* **What is required**: Please reproduce every line in the records below, character for character.

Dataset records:
· · ·
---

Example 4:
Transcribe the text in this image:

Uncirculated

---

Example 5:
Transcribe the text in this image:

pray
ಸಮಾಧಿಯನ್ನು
· · ·
* **Result for this task**:
---

Example 4:
Transcribe the text in this image:

Uncirculated

---

Example 5:
Transcribe the text in this image:

pray
ಸಮಾಧಿಯನ್ನು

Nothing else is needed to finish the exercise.